Paramagnetic NMR Signals at Shifts over 10,000 ppm

Author: Angewandte Chemie International Edition

Many of the earth-abundant 3d metal complexes used in homogeneous catalysis have open-shell ground states with unpaired electrons. This can make their characterization in solution challenging. While nuclear magnetic resonance (NMR) spectroscopy of paramagnetic molecules is an established method, the interaction of the nuclei with the unpaired electrons heavily impacts the corresponding spectra, resulting in large chemical shifts and rapid nuclear relaxation. Such rapid relaxation rates, which depend strongly on the distance of the nucleus of interest from the paramagnetic center, can lead to extensive signal broadening, often beyond observability.
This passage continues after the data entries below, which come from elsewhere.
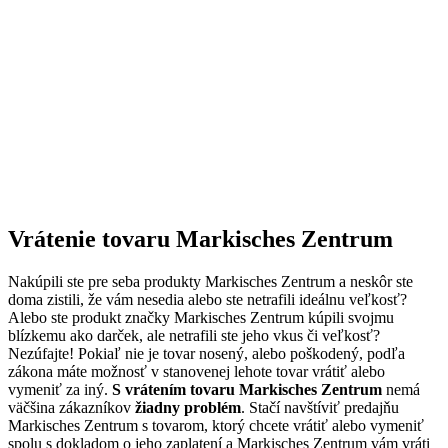
Vrátenie tovaru Markisches Zentrum
Nakúpili ste pre seba produkty Markisches Zentrum a neskôr ste
doma zistili, že vám nesedia alebo ste netrafili ideálnu veľkosť?
Alebo ste produkt značky Markisches Zentrum kúpili svojmu
blízkemu ako darček, ale netrafili ste jeho vkus či veľkosť?
Nezúfajte! Pokiaľ nie je tovar nosený, alebo poškodený, podľa
zákona máte možnosť v stanovenej lehote tovar vrátiť alebo
vymeniť za iný.
S vrátením tovaru Markisches Zentrum
nemá
väčšina zákazníkov
žiadny problém
. Stačí navštíviť predajňu
Markisches Zentrum s tovarom, ktorý chcete vrátiť alebo vymeniť
spolu s dokladom o jeho zaplatení a Markisches Zentrum vám vráti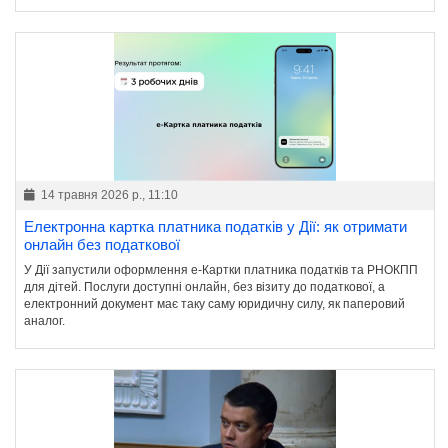
14 травня 2026 р., 11:10
Електронна картка платника податків у Дії: як отримати
онлайн без податкової
У Дії запустили оформлення е-Картки платника податків та РНОКПП
для дітей. Послуги доступні онлайн, без візиту до податкової, а
електронний документ має таку саму юридичну силу, як паперовий
аналог.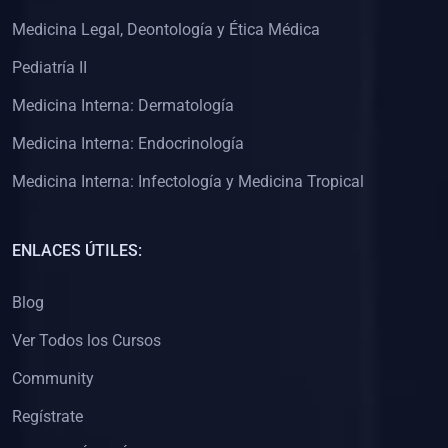
(0)
Clínica de Obstetricia
Medicina Legal, Deontología y Ética Médica
(0)
Clínica de Pediatría
Pediatría II
(0)
Clínica de Medicina Interna
Medicina Interna: Dermatología
(0)
Interculturalidad
Medicina Interna: Endocrinología
(0)
Idiomas
Medicina Interna: Infectología y Medicina Tropical
(0)
2. CLASES EN VIVO
(0)
Por iniciarse
ENLACES ÚTILES:
(0)
En proceso
Blog
(0)
3. CONFERENCIAS
Ver Todos los Cursos
(0)
Por iniciar
Community
(0)
En pleno proceso
Regístrate
(0)
4. RESOLUCIÓN DE PROBLEMAS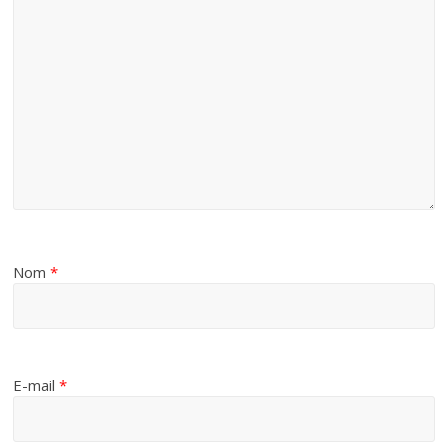
Nom
*
E-mail
*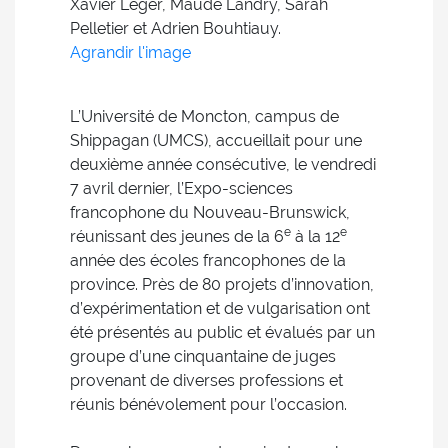
Xavier Léger, Maude Landry, Sarah
Pelletier et Adrien Bouhtiauy.
Agrandir l'image
L’Université de Moncton, campus de
Shippagan (UMCS), accueillait pour une
deuxième année consécutive, le vendredi
7 avril dernier, l’Expo-sciences
francophone du Nouveau-Brunswick,
e
e
réunissant des jeunes de la 6
à la 12
année des écoles francophones de la
province. Près de 80 projets d’innovation,
d’expérimentation et de vulgarisation ont
été présentés au public et évalués par un
groupe d’une cinquantaine de juges
provenant de diverses professions et
réunis bénévolement pour l’occasion.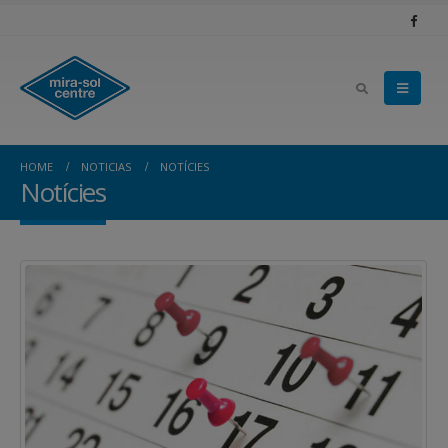
HOME
NOTICIAS
NOTÍCIES
Notícies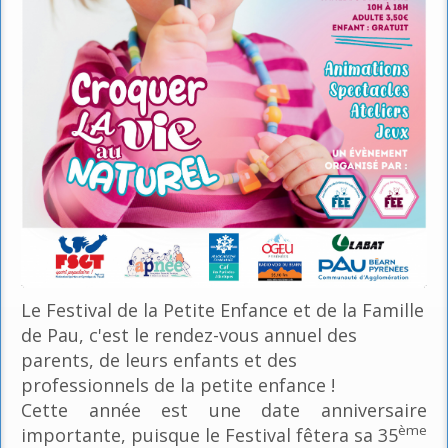
Le Festival de la Petite Enfance et de la Famille
de Pau, c'est le rendez-vous annuel des
parents, de leurs enfants et des
professionnels de la petite enfance !
Cette année est une date anniversaire
ème
importante, puisque le Festival fêtera sa 35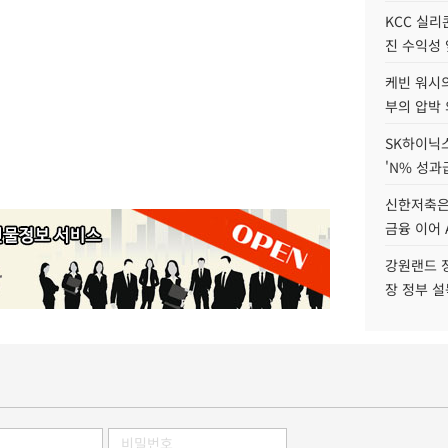
KCC 실리
진 수익성 
케빈 워시의
부의 압박
SK하이닉스
'N% 성과
신한저축은
금융 이어 
강원랜드 정
장 정부 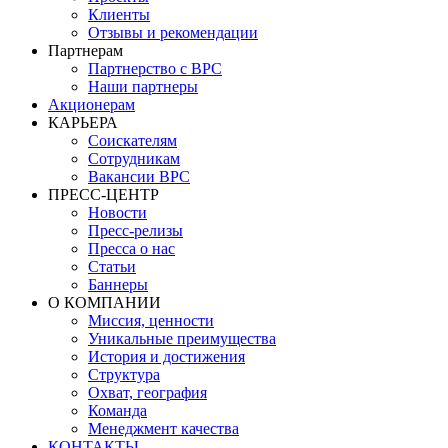
Клиенты
Отзывы и рекомендации
Партнерам
Партнерство с BPC
Наши партнеры
Акционерам
КАРЬЕРА
Соискателям
Сотрудникам
Вакансии BPC
ПРЕСС-ЦЕНТР
Новости
Пресс-релизы
Пресса о нас
Статьи
Баннеры
О КОМПАНИИ
Миссия, ценности
Уникальные преимущества
История и достижения
Структура
Охват, география
Команда
Менеджмент качества
КОНТАКТЫ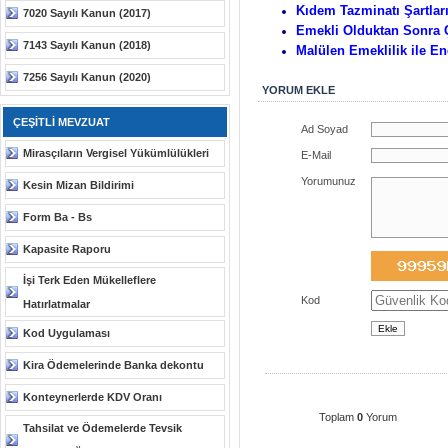
Kıdem Tazminatı Şartlar
7020 Sayılı Kanun (2017)
Emekli Olduktan Sonra 
7143 Sayılı Kanun (2018)
Malülen Emeklilik ile En
7256 Sayılı Kanun (2020)
YORUM EKLE
ÇEŞİTLİ MEVZUAT
Ad Soyad
Mirasçıların Vergisel Yükümlülükleri
E-Mail
Yorumunuz
Kesin Mizan Bildirimi
Form Ba - Bs
Kapasite Raporu
İşi Terk Eden Mükelleflere
Kod
Hatırlatmalar
Kod Uygulaması
Kira Ödemelerinde Banka dekontu
Konteynerlerde KDV Oranı
Toplam
0
Yorum
Tahsilat ve Ödemelerde Tevsik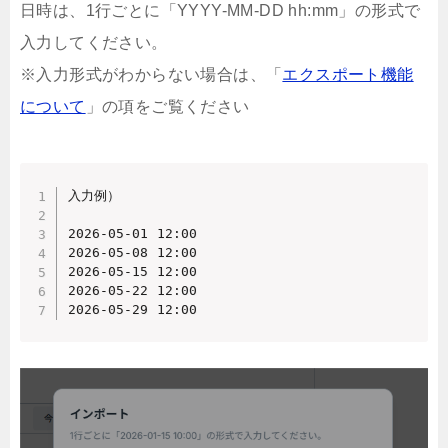
日時は、1行ごとに「YYYY-MM-DD hh:mm」の形式で
入力してください。
※入力形式がわからない場合は、「
エクスポート機能
について
」の項をご覧ください
入力例）

2026-05-01 12:00

2026-05-08 12:00

2026-05-15 12:00

2026-05-22 12:00

2026-05-29 12:00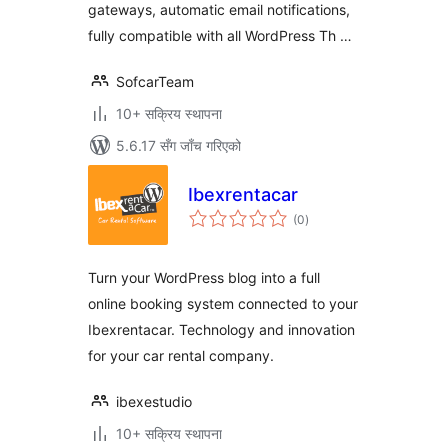
gateways, automatic email notifications,
fully compatible with all WordPress Th …
SofcarTeam
10+ सक्रिय स्थापना
5.6.17 सँग जाँच गरिएको
Ibexrentacar
कुल
(0
)
रेटिङ्गहरू
Turn your WordPress blog into a full
online booking system connected to your
Ibexrentacar. Technology and innovation
for your car rental company.
ibexestudio
10+ सक्रिय स्थापना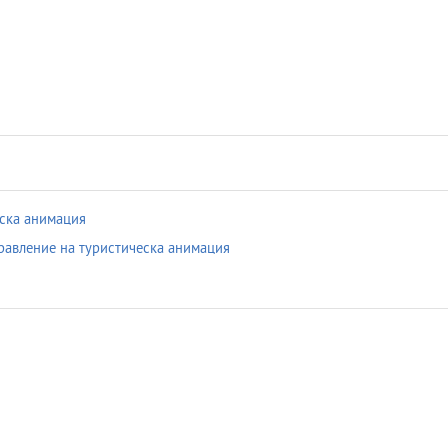
ска анимация
равление на туристическа анимация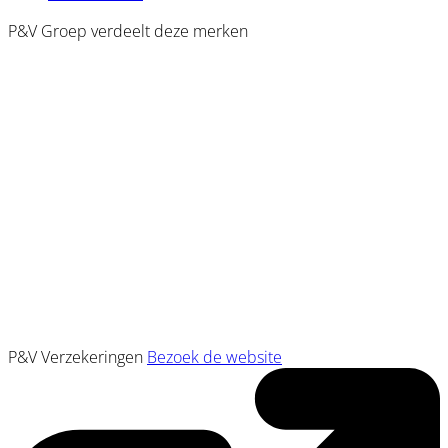
P&V Groep verdeelt deze merken
P&V Verzekeringen
Bezoek de website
Markus Enders, Lutz H. Gade, University of Heidelberg, Germany, and colleagues have detected a 31P NMR signal of a phosphorus atom directly coordinated to a metal atom in a square-planar iron complex with a paramagnetic ground state. The complex is [tBu(PNP)Fe–H], (pictured, PNP = a carbazole-based pincer ligand). The 31P nuclei were found to resonate at a record chemical shift beyond –10,000 ppm (percent range of the spectrometer frequency).

A detailed analysis of the molecular magnetism of the iron pincer complex using a combination of various spectroscopic techniques and quantum chemical calculations revealed a large zero-field splitting (a splitting of degenerate states in the absence of a magnetic field) with pronounced rhombic anisotropy. The latter partially suppresses nuclear paramagnetic relaxation enhancement (PRE) in the magnetic fields used in NMR spectroscopy, which makes it possible to observe NMR signals of directly
metal-bonded atoms. This study sheds new light on what was previously thought to be a “blind spot” of NMR spectroscopy, i.e., the observation of nuclei directly bonded to a paramagnetic center.